September 18, 2014, 5:56 PM UTC
US-ECONOMY-RETAIL-BLACK FRIDAY
An employee rings up sales at a cash register at a Walmart in the Crenshaw district of Los Angeles on Black Friday, November 29, 2013. (Photo credit should read ROBYN BECK/AFP/Getty Images)
Photograph by Robyn Beck — AFP/Getty Images

Wal-Mart Stores (WMT) will staff more cash registers than ever this holiday season in a bid to address a big, chronic customer complaint: long waits in checkout lines.

The world’s largest retailer will also hire 60,000 more season workers, or 10% more, for the Thanksgiving-Christmas period, becoming the latest company to ramp up hiring ahead of what will surely be another bruisingly competitive holiday season.

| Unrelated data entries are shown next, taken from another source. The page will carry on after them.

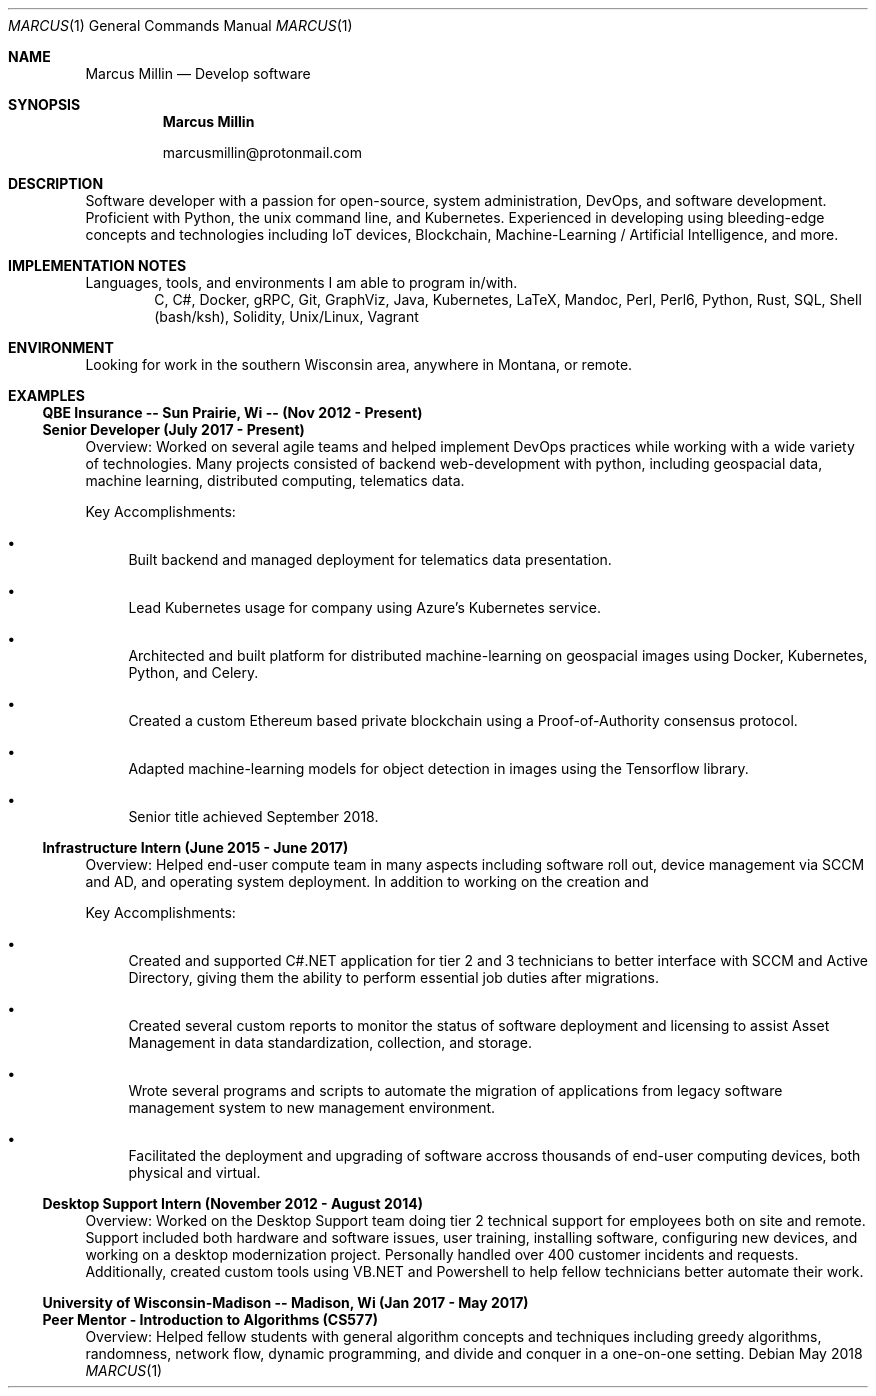 .Dd May 2018
.Dt MARCUS 1
.Os
.Sh NAME
.Nm "Marcus Millin"
.Nd Develop software
.Sh SYNOPSIS
.Nm
.Bl -item
.It
marcusmillin@protonmail.com
.El
.Sh DESCRIPTION
Software developer with a passion for open-source, system administration,
DevOps, and software development.
Proficient with Python, the unix command line, and Kubernetes.
Experienced in developing using bleeding-edge concepts and technologies
including IoT devices, Blockchain, Machine-Learning / Artificial Intelligence,
and more.
.Sh IMPLEMENTATION NOTES
Languages, tools, and environments I am able to program in/with.
.D1 C, C#, Docker, gRPC, Git, GraphViz, Java, Kubernetes, LaTeX, Mandoc, Perl, Perl6, Python, Rust, SQL, Shell (bash/ksh), Solidity, Unix/Linux, Vagrant
.Sh ENVIRONMENT
Looking for work in the southern Wisconsin area, anywhere in Montana, or remote.
.Sh EXAMPLES
.Ss QBE Insurance -- Sun Prairie, Wi -- (Nov 2012 - Present)
.Ss Senior Developer (July 2017 - Present)
.Bd -ragged
Overview:
Worked on several agile teams and helped implement DevOps practices while
working with a wide variety of technologies.
Many projects consisted of backend web-development with python, including
geospacial data, machine learning, distributed computing, telematics
data.
.Ed
.Bd -ragged
Key Accomplishments:
.Bl -bullet
.It
Built backend and managed deployment for telematics data presentation.
.It
Lead Kubernetes usage for company using Azure's Kubernetes service.
.It
Architected and built platform for distributed machine-learning on geospacial
images using Docker, Kubernetes, Python, and Celery.
.It
Created a custom Ethereum based private blockchain using a Proof-of-Authority
consensus protocol.
.It
Adapted machine-learning models for object detection in images using the
Tensorflow library.
.It
Senior title achieved September 2018.
.El
.Ed
.Ss Infrastructure Intern (June 2015 - June 2017)
.Bd -ragged
Overview:
Helped end-user compute team in many aspects including software roll out, 
device management via SCCM and AD, and operating system deployment.
In addition to working on the creation and 
.Ed
.Bd -ragged
Key Accomplishments:
.Bl -bullet
.It
Created and supported C#.NET application for tier 2 and 3 technicians to better
interface with SCCM and Active Directory, giving them the ability to perform
essential job duties after migrations.
.It
Created several custom reports to monitor the status of software deployment and
licensing to assist Asset Management in data standardization, collection, and storage.
.It
Wrote several programs and scripts to automate the migration of applications
from legacy software management system to new management environment.
.It
Facilitated the deployment and upgrading of software accross thousands of
end-user computing devices, both physical and virtual.
.El
.Ed
.Ss Desktop Support Intern (November 2012 - August 2014)
.Bd -ragged
Overview:
Worked on the Desktop Support team doing tier 2 technical support for employees 
both on site and remote.
Support included both hardware and software issues, user training, installing
software, configuring new devices, and working on a desktop modernization
project.
Personally handled over 400 customer incidents and requests.
Additionally, created custom tools using VB.NET and Powershell to help fellow
technicians better automate their work.
.Ed
.Ss University of Wisconsin-Madison -- Madison, Wi (Jan 2017 - May 2017)
.Ss Peer Mentor - Introduction to Algorithms (CS577)
.Bd -ragged
Overview:
Helped fellow students with general algorithm concepts and techniques including
greedy algorithms, randomness, network flow, dynamic programming, and divide
and conquer in a one-on-one setting.
.Ed
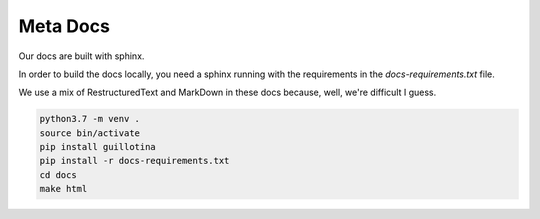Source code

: Meta Docs
=========

Our docs are built with sphinx.

In order to build the docs locally, you need a sphinx running with the requirements
in the `docs-requirements.txt` file.


We use a mix of RestructuredText and MarkDown in these docs because, well,
we're difficult I guess.


.. code-block:: shell

  python3.7 -m venv .
  source bin/activate
  pip install guillotina
  pip install -r docs-requirements.txt
  cd docs
  make html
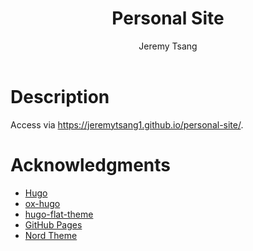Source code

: #+OPTIONS: toc:nil num:nil ^:nil tags:nil tasks:t todo:nil
#+TITLE: Personal Site
#+AUTHOR: Jeremy Tsang
* Description
Access via https://jeremytsang1.github.io/personal-site/.
* Acknowledgments
- [[https://gohugo.io/][Hugo]]
- [[https://ox-hugo.scripter.co/][ox-hugo]]
- [[https://github.com/leafee98/hugo-theme-flat][hugo-flat-theme]]
- [[https://pages.github.com/][GitHub Pages]]
- [[https://www.nordtheme.com/][Nord Theme]]
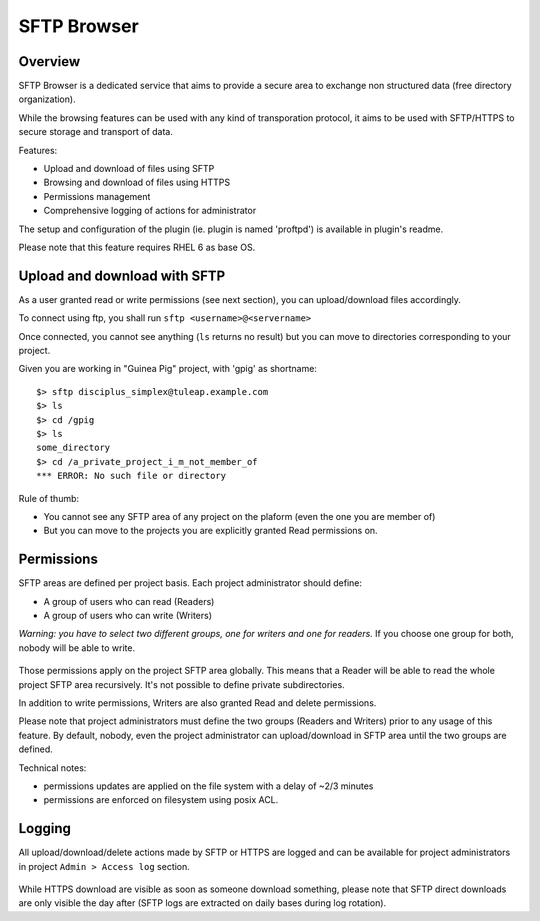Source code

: .. _sftp-browser:

SFTP Browser
============

Overview
--------

SFTP Browser is a dedicated service that aims to provide a secure area to exchange non structured data (free directory organization).

While the browsing features can be used with any kind of transporation protocol, it aims to be used with SFTP/HTTPS to secure storage and transport of data.

Features:

- Upload and download of files using SFTP
- Browsing and download of files using HTTPS
- Permissions management
- Comprehensive logging of actions for administrator

The setup and configuration of the plugin (ie. plugin is named 'proftpd') is available in plugin's readme.

Please note that this feature requires RHEL 6 as base OS.

.. figure:: ../../images/screenshots/sftp_browse.png
   	   :align: center
  	   :alt: SFTP browser example
  	   :name: SFTP browser example

Upload and download with SFTP
-----------------------------

As a user granted read or write permissions (see next section), you can upload/download files accordingly.

To connect using ftp, you shall run ``sftp <username>@<servername>``

Once connected, you cannot see anything (``ls`` returns no result) but you can move to directories corresponding to your project.

Given you are working in "Guinea Pig" project, with 'gpig' as shortname:

::

    $> sftp disciplus_simplex@tuleap.example.com
    $> ls
    $> cd /gpig
    $> ls
    some_directory
    $> cd /a_private_project_i_m_not_member_of
    *** ERROR: No such file or directory

Rule of thumb:

- You cannot see any SFTP area of any project on the plaform (even the one you are member of)
- But you can move to the projects you are explicitly granted Read permissions on.

Permissions
-----------

SFTP areas are defined per project basis. Each project administrator should define:

- A group of users who can read (Readers)
- A group of users who can write (Writers)

*Warning: you have to select two different groups, one for writers and one for readers.* If you choose one group for both, nobody will be able to write.

.. figure:: ../../images/screenshots/sftp_admin.png
   	   :align: center
  	   :alt: SFTP administration panel
  	   :name: SFTP administration panel

Those permissions apply on the project SFTP area globally. This means that a Reader will be able to read the whole project SFTP area recursively. It's not possible to define private subdirectories.

In addition to write permissions, Writers are also granted Read and delete permissions.

Please note that project administrators must define the two groups (Readers and Writers) prior to any usage of this feature. By default, nobody, even the project administrator can upload/download in SFTP area until the two groups are defined.

Technical notes:

- permissions updates are applied on the file system with a delay of ~2/3 minutes
- permissions are enforced on filesystem using posix ACL.

Logging
-------

All upload/download/delete actions made by SFTP or HTTPS are logged and can be available for project administrators in project ``Admin > Access log`` section.

.. figure:: ../../images/screenshots/sftp_logs.png
   	   :align: center
  	   :alt: SFTP logs
  	   :name: SFTP logs

While HTTPS download are visible as soon as someone download something, please note that SFTP direct downloads are only visible the day after (SFTP logs are extracted on daily bases during log rotation).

“We are committed to making sure our customers can find the products they want for Christmas at low prices and can get through the checkout lanes quickly,” said Gisel Ruiz, COO of Walmart US.

Wal-Mart’s move comes as the retailer has gone through seven straight quarters of declining customer visits to its U.S. stores and not seen an increase in comparable sales for any fiscal quarter since 2012.

Duncan Mac Naughton, Wal-Mart’s chief merchandising officer, told the Wall Street Journal last month that “taking the possibility of waiting in long lines off the table will attract more people into stores.” The Journal reported that Wal-Mart supercenters typically have about 30 traditional checkout lanes — giving it more than 100,000 across the U.S.

Retailers are projected to hire more than 800,000 seasonal workers for the upcoming holiday season, the most the industry has hired since 1999, as retailers gear up for their busiest season that could benefit from continued employment gains and increased consumer spending, according to a rosy report by outplacement firm Challenger, Gray & Christmas Inc.

Target (TGT) is set to hire about 70,000 season workers this holiday season, on par with last year. But Kohl’s (KSS) is hiring 34% more seasonal workers this year, while United Parcel Service (UPS) is hiring nearly twice as many and FedEx (FDX) is also planning to hire more.